Dans D66, vous avez toujours eu un écart entre la direction et les membres. Le fondateur Hans van Mierlo a parlé de manière convaincante des lacunes démocratiques du système, mais a été incité pendant la campagne par un annonceur. Son successeur, Jan Terlouw, a toujours gardé une image d’enthousiasme de principe, mais a été secondé par l’un des les spin-doctors les plus audacieux de l’histoire de La Haye.

Et les membres de D66 étaient ambigus à ce sujet : ils admiraient la noblesse de ces dirigeants et toléraient l’argumentaire de vente – jusqu’à ce que la critique médiatique devienne folle.

Vous l’avez encore vu ce week-end.
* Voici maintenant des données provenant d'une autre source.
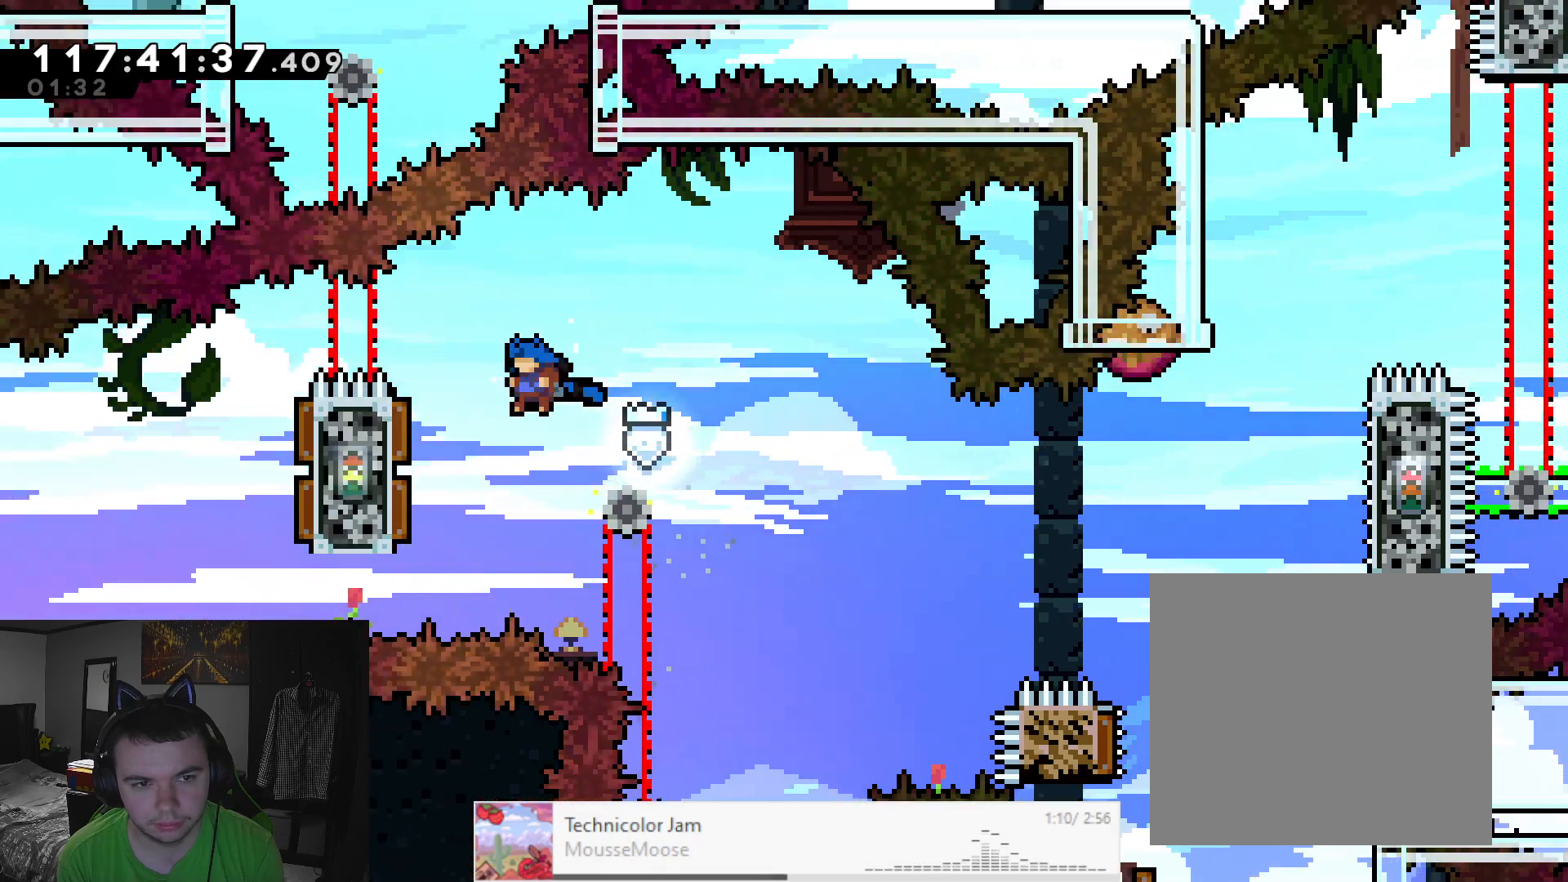
{"buttons": ["R2"], "left_stick": "right", "events": [[417, "A", "up"], [433, "left_stick", "right"]]}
De Volkskrant a écrit sur une annexe confidentielle à une enquête sur les comportements transgressifs au sein du parti. Selon Sigrid Kaag, le rapport, qui a été rendu public trois semaines avant les élections de l’année dernière, a montré qu’il n’y a “pas d’environnement structurellement dangereux” en D66. L’annexe confidentielle, partagée avec la victime par l’agence externe Bing le soir des élections (!) indique en effet qu’un employé (senior) du D66 a été victime d’un “comportement transfrontalier” en 2015-16 par le lobbyiste Frans van Drimmelen, éminent parti et à l’époque aussi le découvreur de talents du parti.

Le parti et Bing affirment que Kaag n’a pas vu la pièce jointe confidentielle pour des raisons de confidentialité, mais l’affaire met les membres du D66 en mouvement : des centaines d’entre eux demandent dans un lettre ouverte ouverture et une réunion des membres dans les trois semaines. Détail : parmi eux Eelco Keij de New York, qui y possède le bureau du lobby de Van Drimmelen représente.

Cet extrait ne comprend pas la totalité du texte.